Further information on how Shopify uses your personal data and what rights you have can be found at https://privacy.shopify.com/en.

12. Complaints

If you have complaints about how we process your personal data, please contact us using the contact details provided below.

You also have the right to lodge a complaint with the competent supervisory authority.

In Austria, this is:

Austrian Data Protection Authority
Barichgasse 40-42, 1030 Vienna
E-mail: dsb@dsb.gv.at

If you are resident in Germany, you may also contact the competent German state data protection authority. A current overview can be found at:
https://www.bfdi.bund.de/DE/Infothek/Anschriften_Links/anschriften_links-node.html

For the European Economic Area, a list of competent data protection supervisory authorities is available at:
https://edpb.europa.eu/about-edpb/about-edpb/members_de

13. Changes to this Privacy Policy

We may update this Privacy Policy from time to time to reflect changes in our practices or for other operational, legal or regulatory reasons.
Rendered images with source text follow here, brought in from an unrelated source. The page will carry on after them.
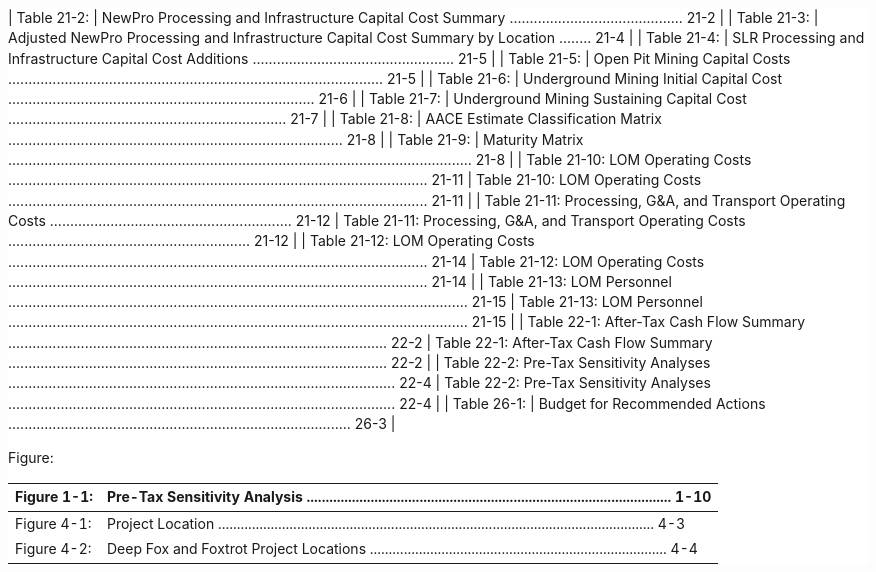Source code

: | Table 21-2:                                                                                                                                           | NewPro Processing and Infrastructure Capital Cost Summary  ...........................................  21-2                                          |
| Table 21-3:                                                                                                                                           | Adjusted NewPro Processing and Infrastructure Capital Cost Summary by Location ........  21-4                                                         |
| Table 21-4:                                                                                                                                           | SLR Processing and Infrastructure Capital Cost Additions ..................................................  21-5                                     |
| Table 21-5:                                                                                                                                           | Open Pit Mining Capital Costs  .............................................................................................  21-5                    |
| Table 21-6:                                                                                                                                           | Underground Mining Initial Capital Cost ............................................................................  21-6                            |
| Table 21-7:                                                                                                                                           | Underground Mining Sustaining Capital Cost .....................................................................  21-7                                |
| Table 21-8:                                                                                                                                           | AACE Estimate Classification Matrix ...................................................................................  21-8                         |
| Table 21-9:                                                                                                                                           | Maturity Matrix  ...................................................................................................................  21-8            |
| Table 21-10: LOM Operating Costs ........................................................................................................  21-11      | Table 21-10: LOM Operating Costs ........................................................................................................  21-11      |
| Table 21-11: Processing, G&A, and Transport Operating Costs ............................................................  21-12                       | Table 21-11: Processing, G&A, and Transport Operating Costs ............................................................  21-12                       |
| Table 21-12: LOM Operating Costs ........................................................................................................  21-14      | Table 21-12: LOM Operating Costs ........................................................................................................  21-14      |
| Table 21-13: LOM Personnel  ..................................................................................................................  21-15 | Table 21-13: LOM Personnel  ..................................................................................................................  21-15 |
| Table 22-1: After-Tax Cash Flow Summary ..............................................................................................  22-2          | Table 22-1: After-Tax Cash Flow Summary ..............................................................................................  22-2          |
| Table 22-2: Pre-Tax Sensitivity Analyses ................................................................................................  22-4       | Table 22-2: Pre-Tax Sensitivity Analyses ................................................................................................  22-4       |
| Table 26-1:                                                                                                                                           | Budget for Recommended Actions .....................................................................................  26-3                            |



Figure:

| Figure 1-1:                                                                                                                                              | Pre-Tax Sensitivity Analysis .................................................................................................  1-10                     |
|----------------------------------------------------------------------------------------------------------------------------------------------------------|----------------------------------------------------------------------------------------------------------------------------------------------------------|
| Figure 4-1:                                                                                                                                              | Project Location ....................................................................................................................  4-3               |
| Figure 4-2:                                                                                                                                              | Deep Fox and Foxtrot Project Locations ...............................................................................  4-4                              |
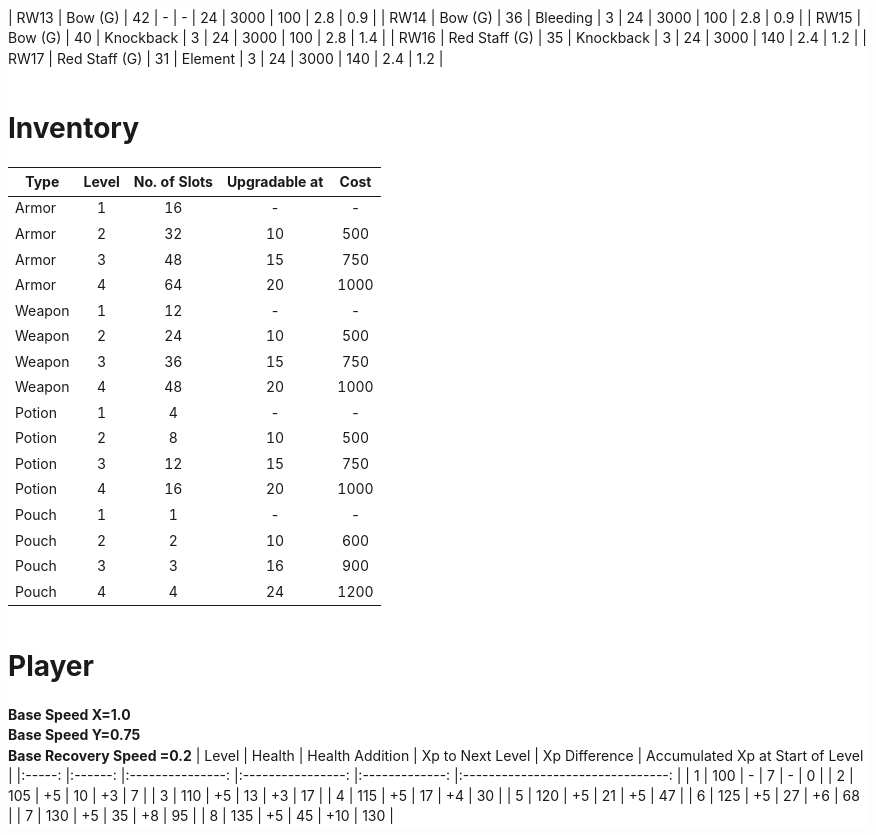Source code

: | RW13          | Bow (G)       	| 42     	| -         	| -             	| 24                	| 3000  | 100   	| 2.8          	| 0.9       |
| RW14          | Bow (G)       	| 36     	| Bleeding  	| 3             	| 24                	| 3000  | 100   	| 2.8          	| 0.9       |
| RW15          | Bow (G)       	| 40     	| Knockback 	| 3             	| 24                	| 3000  | 100   	| 2.8          	| 1.4       |
| RW16          | Red Staff (G) 	| 35      	| Knockback 	| 3             	| 24                 	| 3000  | 140   	| 2.4          	| 1.2       |
| RW17          | Red Staff (G) 	| 31      	| Element   	| 3             	| 24                 	| 3000  | 140   	| 2.4          	| 1.2       |

# Inventory
| Type   	| Level 	| No. of Slots 	| Upgradable at 	| Cost 	|
|--------	|:-----:	|:------------:	|:-------------:	|:----:	|
| Armor  	| 1     	| 16           	| -             	| -    	|
| Armor  	| 2     	| 32           	| 10            	| 500   |
| Armor  	| 3     	| 48           	| 15            	| 750   |
| Armor  	| 4     	| 64           	| 20            	| 1000  |
| Weapon 	| 1     	| 12           	| -             	| -    	|
| Weapon 	| 2     	| 24           	| 10            	| 500   |
| Weapon 	| 3     	| 36           	| 15            	| 750   |
| Weapon 	| 4     	| 48           	| 20            	| 1000  |
| Potion 	| 1     	| 4            	| -             	| -    	|
| Potion 	| 2     	| 8            	| 10            	| 500   |
| Potion 	| 3     	| 12           	| 15            	| 750   |
| Potion 	| 4     	| 16           	| 20            	| 1000  |
| Pouch  	| 1     	| 1            	| -             	| -    	|
| Pouch  	| 2     	| 2            	| 10            	| 600   |
| Pouch  	| 3     	| 3            	| 16            	| 900   |
| Pouch  	| 4     	| 4            	| 24                | 1200  |

# Player
**Base Speed X=1.0**<br/>
**Base Speed Y=0.75**<br/>
**Base Recovery Speed =0.2**
| Level 	| Health 	| Health Addition 	| Xp to Next Level 	| Xp Difference 	| Accumulated Xp at Start of Level 	|
|:-----:	|:------:	|:---------------:	|:----------------:	|:-------------:	|:--------------------------------:	|
| 1     	| 100    	| -               	| 7                	| -             	| 0                                	|
| 2     	| 105    	| +5              	| 10                | +3            	| 7                                	|
| 3     	| 110    	| +5              	| 13               	| +3            	| 17                               	|
| 4     	| 115    	| +5              	| 17               	| +4            	| 30                               	|
| 5     	| 120    	| +5              	| 21               	| +5            	| 47                               	|
| 6     	| 125    	| +5              	| 27               	| +6            	| 68                               	|
| 7     	| 130    	| +5              	| 35               	| +8            	| 95                              	|
| 8     	| 135    	| +5              	| 45               	| +10            	| 130                               |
We will publish the revised Privacy Policy on our website and update the date accordingly. We recommend checking the current version regularly.

14. Contact

If you have any questions about our data protection practices or this Privacy Policy, or if you wish to exercise any of your rights, please contact us:

Neworn GmbH
Spitalgasse 27/13, 1090 Vienna, Austria
Phone: 0043 664 4846256
E-mail: info@neworn.com

For the purposes of applicable data protection laws, we are the data controller for your personal data.